For a while, time stood still. My boat, Curious, was an isolated paradise. My cat had surrendered to the illusion, stretched out near the soft radiating heat of the barbecue, paws tucked, whiskers barely moving. There was no motion worth noting, no tide demanding attention, no clock insisting on relevance. There was no real schedule other than breathing.
I could have been anywhere—a cabin tucked away in the pines, a mountain hut waiting out a storm, or a small town cottage with nowhere to go and nothing expected. It was one of those small, unannounced moments when the difference between land and sea dissolves, and you realize that comfort, like home, is less about geography than it is about warmth, shelter, and a warming fire quietly doing its thing.
That’s the magic of ambience: it tricks the mind into comfort.
The Philosophy of Enough
Living on a boat teaches you to redefine comfort. For me it’s not about luxury; it’s about sufficiency. You start to realize that “enough” is a moving target—and that chasing more can lead to frustration.
I often dream of a bigger boat; B.B.S. The ability to have a center cabin between the hulls is a big attraction. I’m sitting here in the big open saloon of my friends Lagoon 40, writing away as the chilly rain is pelting down outside. I’m protected from the cold and wet. We’re at a dock with the A/C keeping the temperature just right. This kind of luxury does feel good, I admit, and I’m aware of it in the same way you notice weather you don’t expect to last.
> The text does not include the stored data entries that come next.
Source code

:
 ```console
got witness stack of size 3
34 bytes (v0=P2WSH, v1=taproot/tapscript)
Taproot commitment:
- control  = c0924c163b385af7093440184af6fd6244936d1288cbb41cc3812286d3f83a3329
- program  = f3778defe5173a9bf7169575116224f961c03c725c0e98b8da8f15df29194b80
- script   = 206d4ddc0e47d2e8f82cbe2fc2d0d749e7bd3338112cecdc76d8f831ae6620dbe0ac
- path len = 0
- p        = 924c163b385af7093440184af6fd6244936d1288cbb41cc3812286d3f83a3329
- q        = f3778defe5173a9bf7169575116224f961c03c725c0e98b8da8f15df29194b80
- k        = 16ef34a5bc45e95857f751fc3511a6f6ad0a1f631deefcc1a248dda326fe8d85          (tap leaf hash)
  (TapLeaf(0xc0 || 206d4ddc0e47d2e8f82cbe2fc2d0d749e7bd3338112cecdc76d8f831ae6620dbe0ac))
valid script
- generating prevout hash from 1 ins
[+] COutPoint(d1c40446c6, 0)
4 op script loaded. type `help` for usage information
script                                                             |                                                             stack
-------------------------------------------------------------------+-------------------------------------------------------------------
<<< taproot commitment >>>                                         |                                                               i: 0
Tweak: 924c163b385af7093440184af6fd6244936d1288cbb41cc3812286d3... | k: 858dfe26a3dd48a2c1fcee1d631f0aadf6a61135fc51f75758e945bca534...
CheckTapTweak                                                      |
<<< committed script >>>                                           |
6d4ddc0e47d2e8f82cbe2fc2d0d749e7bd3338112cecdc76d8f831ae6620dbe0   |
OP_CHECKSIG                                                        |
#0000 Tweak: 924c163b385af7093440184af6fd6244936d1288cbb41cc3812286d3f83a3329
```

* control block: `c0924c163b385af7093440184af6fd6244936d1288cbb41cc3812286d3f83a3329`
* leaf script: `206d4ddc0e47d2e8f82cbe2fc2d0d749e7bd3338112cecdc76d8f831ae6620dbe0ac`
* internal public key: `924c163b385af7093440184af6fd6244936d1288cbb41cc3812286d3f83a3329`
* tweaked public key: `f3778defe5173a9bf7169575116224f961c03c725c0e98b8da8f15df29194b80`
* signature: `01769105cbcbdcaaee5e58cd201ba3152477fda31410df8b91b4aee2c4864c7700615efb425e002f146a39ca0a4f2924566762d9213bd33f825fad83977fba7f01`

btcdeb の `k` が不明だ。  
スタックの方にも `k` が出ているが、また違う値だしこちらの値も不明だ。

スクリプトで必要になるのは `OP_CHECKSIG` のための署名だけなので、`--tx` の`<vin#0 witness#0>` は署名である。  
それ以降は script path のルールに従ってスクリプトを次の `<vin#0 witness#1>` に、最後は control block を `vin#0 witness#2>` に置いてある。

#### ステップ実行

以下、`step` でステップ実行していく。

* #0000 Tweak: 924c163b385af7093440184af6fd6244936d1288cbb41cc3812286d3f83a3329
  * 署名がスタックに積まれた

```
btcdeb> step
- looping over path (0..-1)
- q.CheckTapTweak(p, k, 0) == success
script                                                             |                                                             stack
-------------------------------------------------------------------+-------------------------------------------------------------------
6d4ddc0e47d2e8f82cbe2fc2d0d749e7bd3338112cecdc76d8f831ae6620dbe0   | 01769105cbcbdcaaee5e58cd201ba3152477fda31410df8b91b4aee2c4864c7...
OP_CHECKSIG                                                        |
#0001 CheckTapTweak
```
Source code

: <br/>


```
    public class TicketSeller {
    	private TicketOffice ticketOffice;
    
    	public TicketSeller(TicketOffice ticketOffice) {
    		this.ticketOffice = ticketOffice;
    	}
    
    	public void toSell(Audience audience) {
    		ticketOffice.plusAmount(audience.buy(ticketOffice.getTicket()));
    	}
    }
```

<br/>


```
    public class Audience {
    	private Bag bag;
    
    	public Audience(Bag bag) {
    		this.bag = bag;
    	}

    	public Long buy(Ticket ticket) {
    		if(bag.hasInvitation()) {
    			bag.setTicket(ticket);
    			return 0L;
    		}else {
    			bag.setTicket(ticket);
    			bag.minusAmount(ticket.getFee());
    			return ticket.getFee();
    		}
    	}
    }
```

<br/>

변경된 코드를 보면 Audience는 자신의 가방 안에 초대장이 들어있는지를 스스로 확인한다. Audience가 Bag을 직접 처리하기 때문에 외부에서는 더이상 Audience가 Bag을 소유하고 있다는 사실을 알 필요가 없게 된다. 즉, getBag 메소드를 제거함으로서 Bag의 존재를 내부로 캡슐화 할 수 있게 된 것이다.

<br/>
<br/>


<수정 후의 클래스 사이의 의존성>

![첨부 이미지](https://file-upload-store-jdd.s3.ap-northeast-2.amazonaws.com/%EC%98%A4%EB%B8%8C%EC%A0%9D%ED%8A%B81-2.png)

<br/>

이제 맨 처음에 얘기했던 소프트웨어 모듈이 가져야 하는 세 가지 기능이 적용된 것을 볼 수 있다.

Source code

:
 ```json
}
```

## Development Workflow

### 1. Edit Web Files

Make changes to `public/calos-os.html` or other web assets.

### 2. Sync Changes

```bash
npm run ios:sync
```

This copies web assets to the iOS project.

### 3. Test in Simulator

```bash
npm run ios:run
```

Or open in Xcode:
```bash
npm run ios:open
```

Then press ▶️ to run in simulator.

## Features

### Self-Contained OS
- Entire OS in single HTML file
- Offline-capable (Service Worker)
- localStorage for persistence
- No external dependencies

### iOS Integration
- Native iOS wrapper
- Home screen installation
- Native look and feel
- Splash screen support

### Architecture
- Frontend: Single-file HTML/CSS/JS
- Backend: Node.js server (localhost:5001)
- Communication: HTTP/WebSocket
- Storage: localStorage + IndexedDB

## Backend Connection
My 35 foot Wharram Tangaroa is a wonderful boat, but building a center cabin could start to look a little clunky if not carefully kept to quite a low profile.
Perhaps I could get something bigger like the Wharram Tehini, she’s 51 feet long, very wide with loads of room, and they look oh so very beautiful. I’ll just have to keep dreaming on.

Though a bigger boat generally means bigger expenses, maybe I can find some sort of trade off. Meanwhile, I’m sipping rum beside the fire on Curious, perfectly content with my limited square footage and my flickering fire pit.
Comfort, I’ve learned, isn’t proportional to space or gear—it’s proportional to appreciation.
Weatherproofing the Mind
Being constantly on the water has a way of testing your mood. There are days when the wind howls, the rain comes sideways, and every place onboard feels vaguely damp. On those days, ambience feels more like survival strategy.
You learn to create small islands of comfort in a sea of chaos. Watching a movie curled up under fluffy blankets, a hot cup of something, and a bit of light. Even humor becomes a kind of shelter.

As John Gierach once wrote, “The solution to any problem is to go fishing, and the worse the problem, the longer the trip.” Substitute “fishing” with “dropping the anchor and pouring a drink,” and you’ve got the sailor’s equivalent.
Comfort Is a Choice
In the end, comfort on a Wharram sailboat isn’t a product of what you have—it’s a product of how you live. Anyone can buy gadgets; not everyone can cultivate atmosphere.
You can fill a boat with the best technology available and still be miserable. Or you can fill it with small rituals and simple pleasures and feel rich beyond measure.
It comes down to seeing the boat not merely as, ‘a thing’, but as a home.
Because when the anchor sets and the wind quiets, and you’re sitting there with fog drifting over the water ~ music humming, drink in hand, fire glowing ~ you realize that comfort afloat is less about escaping discomfort, and more about embracing contentment.

It’s not about perfection. It’s about presence.
And that’s something no amount of equipment can buy.